06.Schemes to think twice about
Refinancing to a line of credit loan
Schemes involving refinancing your traditional loan into a line of credit mortgage, having your salary paid directly into that account, and using a credit card for daily expenses, with the bill paid by the line of credit loan, are sometimes promoted.
According to one bank, these loans (also known as equity loans) weren’t originally designed for borrowers to reduce their loans more quickly; they were primarily for people to access equity for investments.
The availability of credit is too big a temptation for some borrowers, so they end up not paying off their loan as quickly as they would have. Interest rates are often higher than standard mortgages and refinancing costs and fees can apply.

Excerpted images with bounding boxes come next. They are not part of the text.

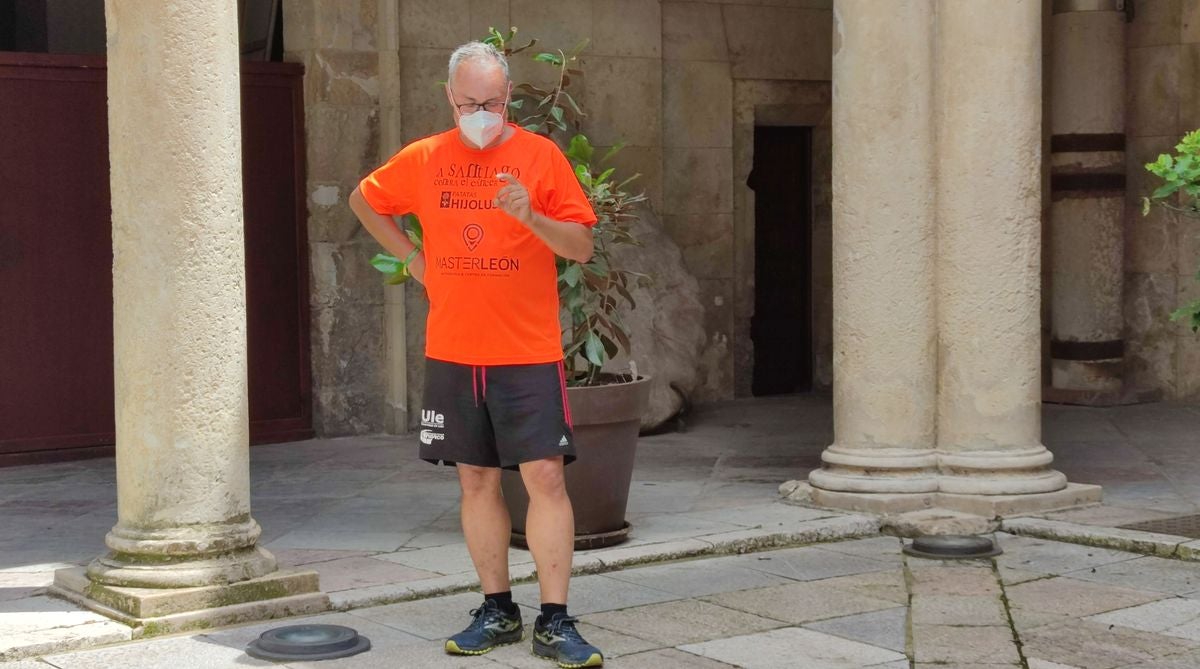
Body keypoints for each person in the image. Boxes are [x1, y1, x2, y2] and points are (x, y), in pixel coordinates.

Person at [348, 41, 603, 668]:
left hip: (527, 349)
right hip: (455, 349)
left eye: (491, 102)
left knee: (545, 477)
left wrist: (532, 216)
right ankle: (497, 608)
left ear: (509, 97)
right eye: (468, 102)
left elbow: (583, 248)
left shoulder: (540, 157)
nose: (479, 112)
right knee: (475, 479)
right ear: (450, 98)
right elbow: (364, 200)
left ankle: (555, 619)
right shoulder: (426, 157)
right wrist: (414, 260)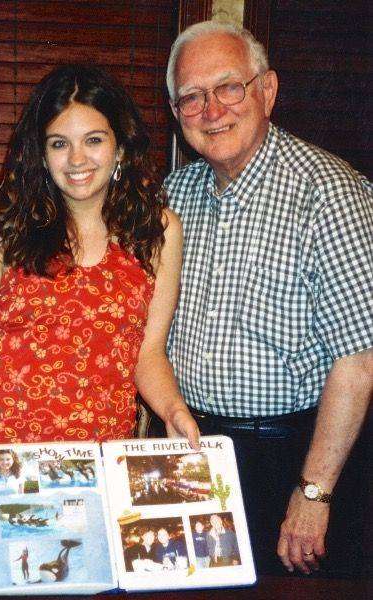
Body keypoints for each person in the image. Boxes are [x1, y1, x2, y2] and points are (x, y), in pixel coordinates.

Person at [162, 20, 372, 576]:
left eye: (229, 87)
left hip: (291, 459)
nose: (212, 110)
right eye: (191, 97)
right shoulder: (172, 196)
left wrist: (314, 492)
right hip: (191, 449)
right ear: (176, 112)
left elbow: (359, 359)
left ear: (268, 90)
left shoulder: (330, 193)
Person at [0, 64, 199, 489]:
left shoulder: (159, 231)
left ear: (120, 147)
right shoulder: (0, 230)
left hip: (99, 465)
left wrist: (174, 411)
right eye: (59, 143)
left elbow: (149, 353)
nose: (77, 159)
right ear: (42, 155)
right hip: (0, 462)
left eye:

Anyone promising to cut years and interest off your mortgage for a fee
Avoid complicated and confusing plans. They can cost thousands in fees, involve unrealistic budgets and refinancing into a line of credit loan (see above). To save anything you’ll need to curb your spending and stick to a rigid budget, which you could do with your existing loan without paying thousands in fees.
Don’t get churned into a new loan (some unscrupulous brokers may do this to earn commission from the lender) unless it’s in your best interests. Switching lender can be very expensive and outweigh the benefit of sticking with your loan and making extra payments or negotiating with your lender for a better rate. Before switching, check out what exit fees will apply for the old loan, and set-up fees for the new one.
Using mortgage brokers has more on how to get the most out of a broker.
Debt consolidation traps
Consolidation means getting a new loan to pay out other loans and usually involves turning short-term borrowings (for example credit card purchases, an overdraft or car loan) into long-term debt secured against your home.
Your monthly repayments might be lower for a short time and while consolidating additional debts into a mortgage can work for some people, there are pitfalls. You could pay more interest overall, be paying back your credit card purchases over 30 years and if you default on this bigger secured loan, under the worst-case scenario, your home could be sold by the bank to recover the loan amount.